> **Compito assegnato A**
Rispondi alle seguenti domande sull'estratto selezionato:
(i) Quale magistrato è indicato come Presidente del collegio?
(ii) Quale avvocato rappresenta e difende le controricorrenti?
(iii) In quale data è stata depositata l'ordinanza del Tribunale di Vallo della Lucania?

> **Estratto selezionato**
%%

Sentenza Sentenza Cassazione Civile n. 27308 del 30/11/2020

Cassazione civile sez. II, 30/11/2020, (ud. 27/10/2020, dep. 30/11/2020), n.27308

LA CORTE SUPREMA DI CASSAZIONE

SEZIONE SECONDA CIVILE

Composta dagli Ill.mi Sigg.ri Magistrati:

Dott. GORJAN Sergio – Presidente –

Dott. CARRATO Aldo – Consigliere –

Dott. ABETE Luigi – Consigliere –

Dott. TEDESCO Giuseppe – Consigliere –

Dott. CRISCUOLO Mauro – rel. Consigliere –

ha pronunciato la seguente:

ORDINANZA

sul ricorso 10142-2016 proposto da:

C.M., quale difensore di se stessa, domiciliata in

ROMA presso la Cancelleria della Corte di Cassazione;

– ricorrente –

contro

S.A., S.C., domiciliate in ROMA presso la

Cancelleria della Corte di Cassazione e rappresentate e difese

dall’avvocato GABRIELE GRIECO, giusta procura in calce al

controricorso;

– controricorrenti –

avverso l’ordinanza del TRIBUNALE di VALLO DELLA LUCANIA, depositata

il 22/03/2016;

udita la relazione della causa svolta nella camera di consiglio del

27/10/2020 dal Consigliere Dott. MAURO CRISCUOLO;

Lette le memorie di parte ricorrente.

%%

> **Dati forniti**

%%

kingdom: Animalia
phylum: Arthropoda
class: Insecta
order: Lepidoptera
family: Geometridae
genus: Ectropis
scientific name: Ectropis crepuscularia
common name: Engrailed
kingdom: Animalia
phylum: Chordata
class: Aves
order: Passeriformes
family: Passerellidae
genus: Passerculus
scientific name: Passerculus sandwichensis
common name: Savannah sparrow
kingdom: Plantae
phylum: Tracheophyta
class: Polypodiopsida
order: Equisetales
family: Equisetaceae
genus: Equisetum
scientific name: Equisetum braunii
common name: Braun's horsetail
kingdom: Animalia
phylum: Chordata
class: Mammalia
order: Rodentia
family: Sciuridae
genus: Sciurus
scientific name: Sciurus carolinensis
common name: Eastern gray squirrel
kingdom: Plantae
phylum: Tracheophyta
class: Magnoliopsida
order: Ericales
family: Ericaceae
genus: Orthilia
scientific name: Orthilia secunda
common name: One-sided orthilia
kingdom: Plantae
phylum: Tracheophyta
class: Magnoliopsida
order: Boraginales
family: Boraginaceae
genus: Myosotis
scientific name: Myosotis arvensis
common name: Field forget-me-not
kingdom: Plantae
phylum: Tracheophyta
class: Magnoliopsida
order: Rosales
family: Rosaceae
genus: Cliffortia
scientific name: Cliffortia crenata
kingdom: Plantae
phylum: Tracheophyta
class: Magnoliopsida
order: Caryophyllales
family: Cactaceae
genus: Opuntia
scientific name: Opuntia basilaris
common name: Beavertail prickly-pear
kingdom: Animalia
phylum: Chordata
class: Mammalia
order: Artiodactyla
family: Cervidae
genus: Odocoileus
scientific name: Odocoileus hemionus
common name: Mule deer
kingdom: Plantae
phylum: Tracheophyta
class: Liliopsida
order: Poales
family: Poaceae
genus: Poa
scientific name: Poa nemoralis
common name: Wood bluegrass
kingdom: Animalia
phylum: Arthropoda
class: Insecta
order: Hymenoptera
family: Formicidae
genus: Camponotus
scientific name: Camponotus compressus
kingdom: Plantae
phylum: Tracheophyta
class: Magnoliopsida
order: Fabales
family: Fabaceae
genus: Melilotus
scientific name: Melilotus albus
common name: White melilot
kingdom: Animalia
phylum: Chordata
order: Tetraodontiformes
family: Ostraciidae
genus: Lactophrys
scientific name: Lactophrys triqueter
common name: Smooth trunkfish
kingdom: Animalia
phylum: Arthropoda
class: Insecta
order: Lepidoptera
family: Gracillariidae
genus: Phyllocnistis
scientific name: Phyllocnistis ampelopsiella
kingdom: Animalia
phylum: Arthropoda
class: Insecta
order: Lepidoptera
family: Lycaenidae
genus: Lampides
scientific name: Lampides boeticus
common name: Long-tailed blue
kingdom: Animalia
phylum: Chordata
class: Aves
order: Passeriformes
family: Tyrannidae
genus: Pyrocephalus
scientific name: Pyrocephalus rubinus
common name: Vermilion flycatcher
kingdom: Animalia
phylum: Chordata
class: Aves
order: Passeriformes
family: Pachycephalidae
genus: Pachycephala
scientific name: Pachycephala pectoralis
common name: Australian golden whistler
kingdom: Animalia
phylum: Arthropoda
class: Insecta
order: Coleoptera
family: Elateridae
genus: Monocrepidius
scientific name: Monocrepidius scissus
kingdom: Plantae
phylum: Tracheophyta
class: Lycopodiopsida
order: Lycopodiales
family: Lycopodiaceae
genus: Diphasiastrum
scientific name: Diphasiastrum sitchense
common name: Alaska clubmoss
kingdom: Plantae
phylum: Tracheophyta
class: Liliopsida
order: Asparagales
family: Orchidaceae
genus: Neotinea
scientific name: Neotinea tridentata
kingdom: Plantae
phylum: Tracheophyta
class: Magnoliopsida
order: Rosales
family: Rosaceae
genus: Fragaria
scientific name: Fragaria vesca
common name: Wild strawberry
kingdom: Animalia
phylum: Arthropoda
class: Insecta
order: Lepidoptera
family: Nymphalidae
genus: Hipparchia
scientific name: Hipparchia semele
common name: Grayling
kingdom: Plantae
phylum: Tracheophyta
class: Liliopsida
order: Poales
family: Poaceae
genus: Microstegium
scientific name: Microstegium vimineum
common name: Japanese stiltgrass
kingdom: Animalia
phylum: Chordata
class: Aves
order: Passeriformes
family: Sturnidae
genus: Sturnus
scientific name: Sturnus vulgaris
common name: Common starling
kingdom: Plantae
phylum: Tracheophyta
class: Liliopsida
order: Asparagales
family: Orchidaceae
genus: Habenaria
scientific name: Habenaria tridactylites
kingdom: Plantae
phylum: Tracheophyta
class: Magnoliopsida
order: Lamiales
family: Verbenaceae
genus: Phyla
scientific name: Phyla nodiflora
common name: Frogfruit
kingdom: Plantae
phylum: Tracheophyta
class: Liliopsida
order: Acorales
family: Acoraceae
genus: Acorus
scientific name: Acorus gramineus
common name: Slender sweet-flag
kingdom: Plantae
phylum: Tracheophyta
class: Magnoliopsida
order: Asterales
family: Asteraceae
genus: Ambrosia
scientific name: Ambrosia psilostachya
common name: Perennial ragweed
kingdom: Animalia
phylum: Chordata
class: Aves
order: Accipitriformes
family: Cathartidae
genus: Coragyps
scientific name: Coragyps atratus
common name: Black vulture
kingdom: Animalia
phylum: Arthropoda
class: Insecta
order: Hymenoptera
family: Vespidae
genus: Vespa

%%

> **Compito assegnato B**
Riscrivi come lista JSON di stringhe le righe dei dati forniti che vanno dalla riga che contiene "order: Caryophyllales" fino alla riga che contiene "genus: Camponotus", inclusa. Usa una stringa per ogni riga ed escludi le righe vuote.

> **Risultato del compito A**
(i) Dott. Sergio Gorjan
(ii) Gabriele Grieco
(iii) 22/03/2016

> **Risultato del compito B**
[
  "order: Caryophyllales",
  "family: Cactaceae",
  "genus: Opuntia",
  "scientific name: Opuntia basilaris",
  "common name: Beavertail prickly-pear",
  "kingdom: Animalia",
  "phylum: Chordata",
  "class: Mammalia",
  "order: Artiodactyla",
  "family: Cervidae",
  "genus: Odocoileus",
  "scientific name: Odocoileus hemionus",
  "common name: Mule deer",
  "kingdom: Plantae",
  "phylum: Tracheophyta",
  "class: Liliopsida",
  "order: Poales",
  "family: Poaceae",
  "genus: Poa",
  "scientific name: Poa nemoralis",
  "common name: Wood bluegrass",
  "kingdom: Animalia",
  "phylum: Arthropoda",
  "class: Insecta",
  "order: Hymenoptera",
  "family: Formicidae",
  "genus: Camponotus"
]